* [Multi-frame object listings]:
<<<<
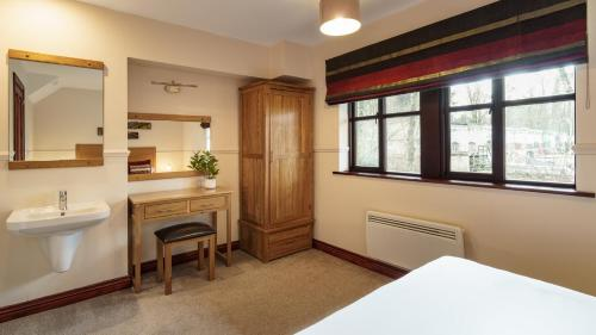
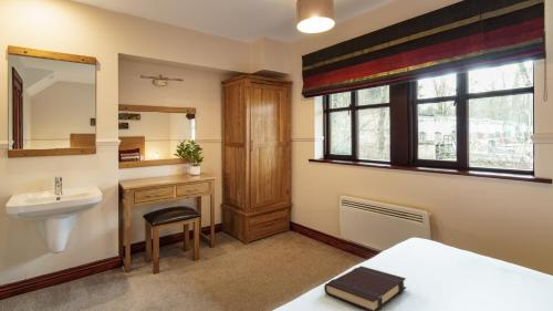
+ book [323,265,407,311]
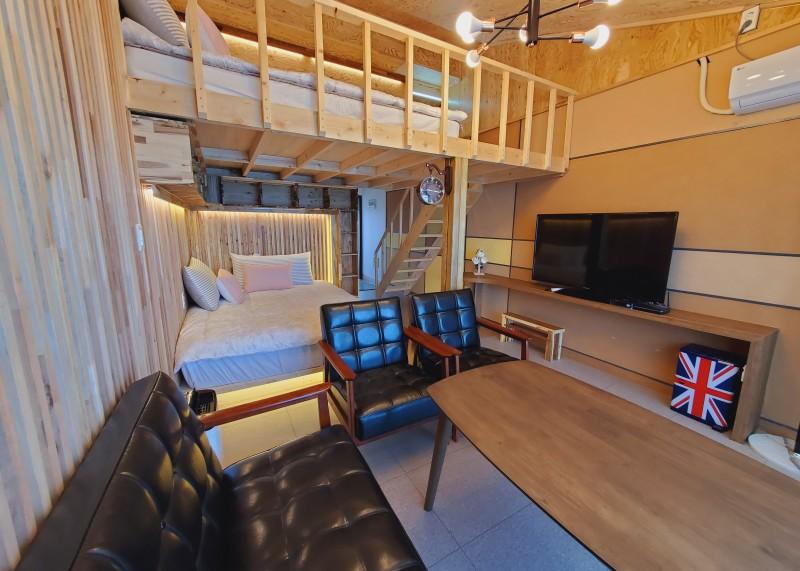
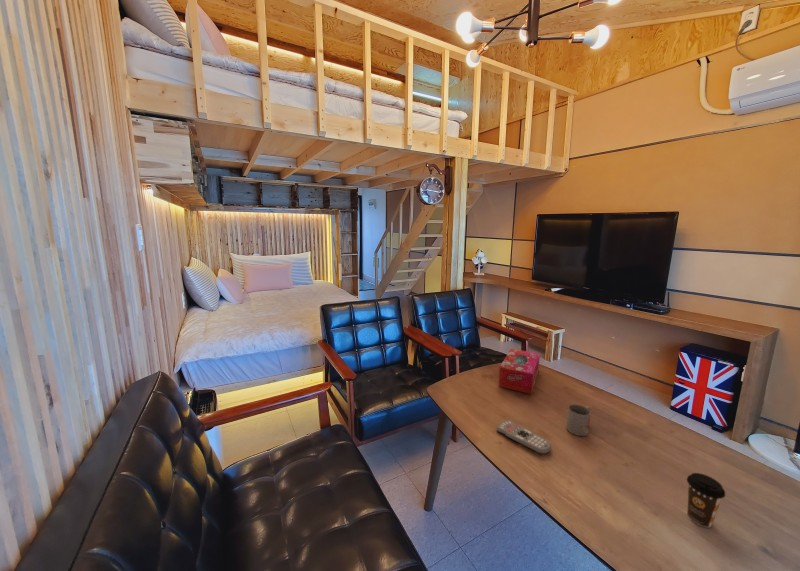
+ tissue box [498,348,541,395]
+ coffee cup [686,472,726,528]
+ mug [565,403,592,437]
+ remote control [496,419,552,455]
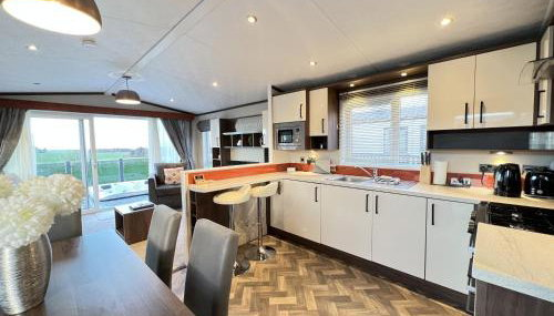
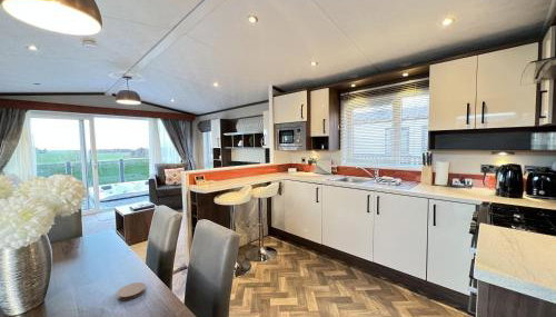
+ coaster [116,281,147,301]
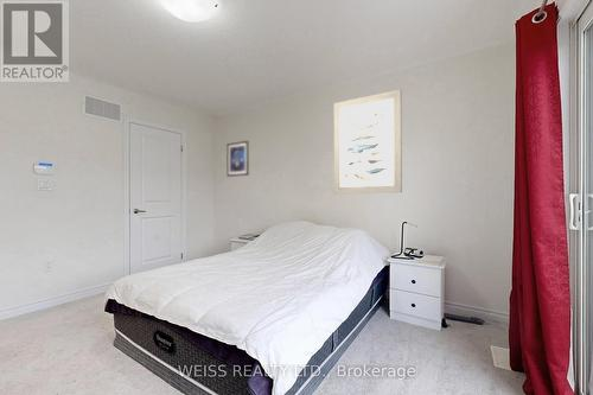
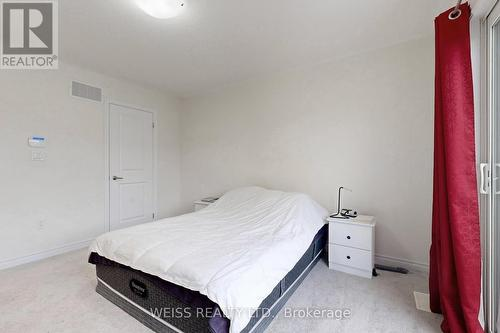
- wall art [225,140,250,178]
- wall art [333,89,403,195]
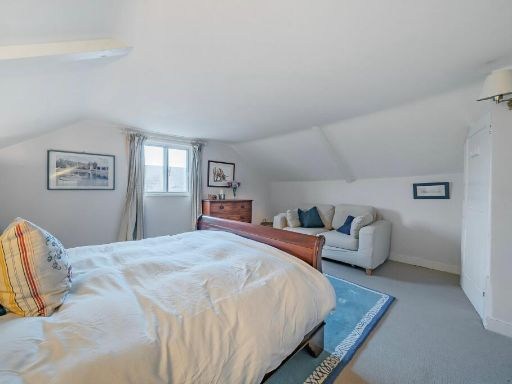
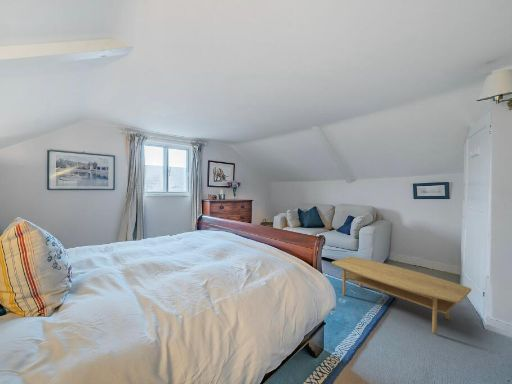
+ coffee table [331,256,472,334]
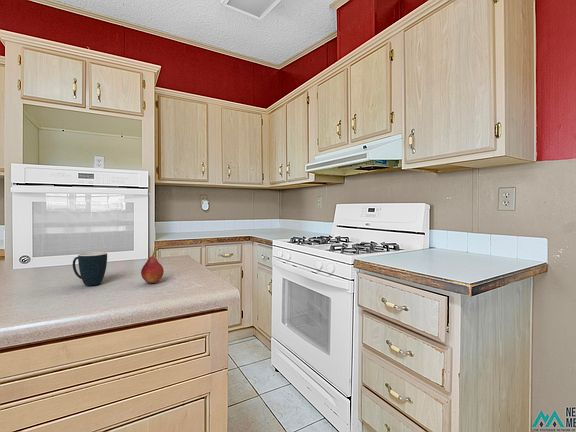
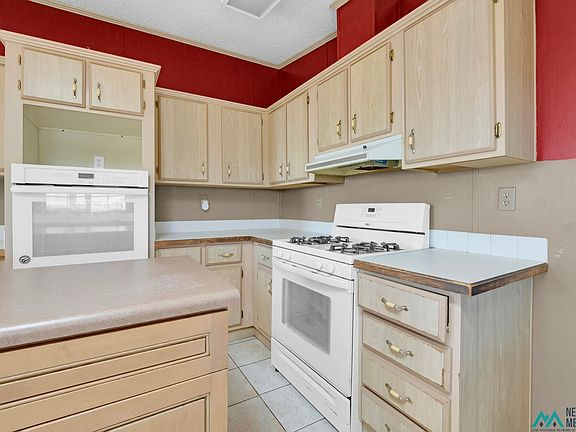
- fruit [140,246,165,284]
- mug [72,251,108,286]
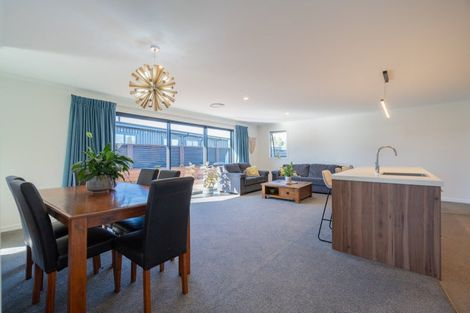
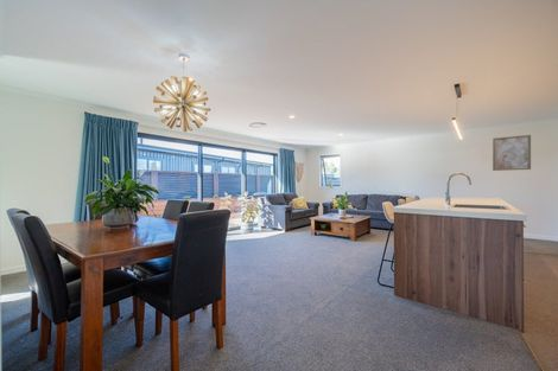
+ wall art [492,134,532,172]
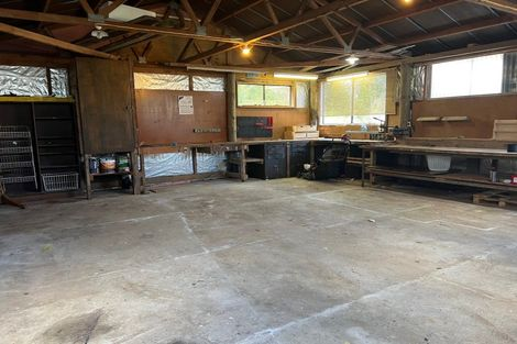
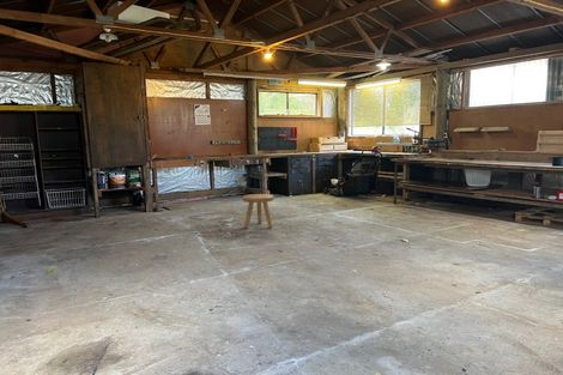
+ stool [242,193,276,229]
>>>>
* [Exercise objective]:
Restate the records above in full and word for word, but do not carry over any pictures.

* [Reply to the exercise]:
+ book [323,265,407,311]
+ tissue box [498,348,541,395]
+ coffee cup [686,472,726,528]
+ mug [565,403,592,437]
+ remote control [496,419,552,455]
+ coaster [116,281,147,301]
- wall art [225,140,250,178]
- wall art [333,89,403,195]
+ coffee table [331,256,472,334]
- fruit [140,246,165,284]
- mug [72,251,108,286]
+ wall art [492,134,532,172]
+ stool [242,193,276,229]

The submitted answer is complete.